Copy out every line of the listing below word for word, leaving out the pictures.

=== Information provided ===

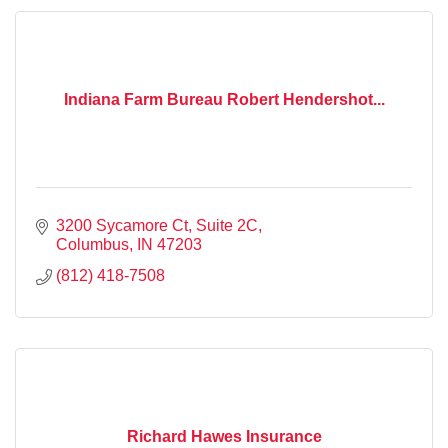
Indiana Farm Bureau Robert Hendershot...
3200 Sycamore Ct, Suite 2C
Columbus
IN
47203
(812) 418-7508
Richard Hawes Insurance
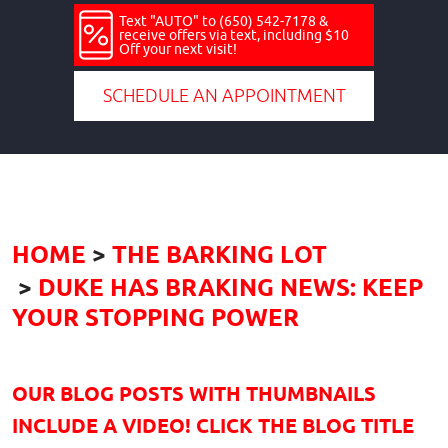
Text "AUTO" to (650) 542-7178 &
receive offers via text, including $10
Off your next visit!
SCHEDULE AN APPOINTMENT
HOME
THE BARKING LOT
DUKE HAS BRAKING NEWS: KEEP
YOUR STOPPING POWER
OUR BLOG POSTS WITH THUMBNAILS
INCLUDE A VIDEO! CLICK THE BLOG TITLE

===

Answer space =
Indiana Farm Bureau Robert Hendershot...
3200 Sycamore Ct, Suite 2C
Columbus
IN
47203
(812) 418-7508
Richard Hawes Insurance
Text "AUTO" to (650) 542-7178 &
receive offers via text, including $10
Off your next visit!
SCHEDULE AN APPOINTMENT
HOME
THE BARKING LOT
DUKE HAS BRAKING NEWS: KEEP
YOUR STOPPING POWER
OUR BLOG POSTS WITH THUMBNAILS
INCLUDE A VIDEO! CLICK THE BLOG TITLE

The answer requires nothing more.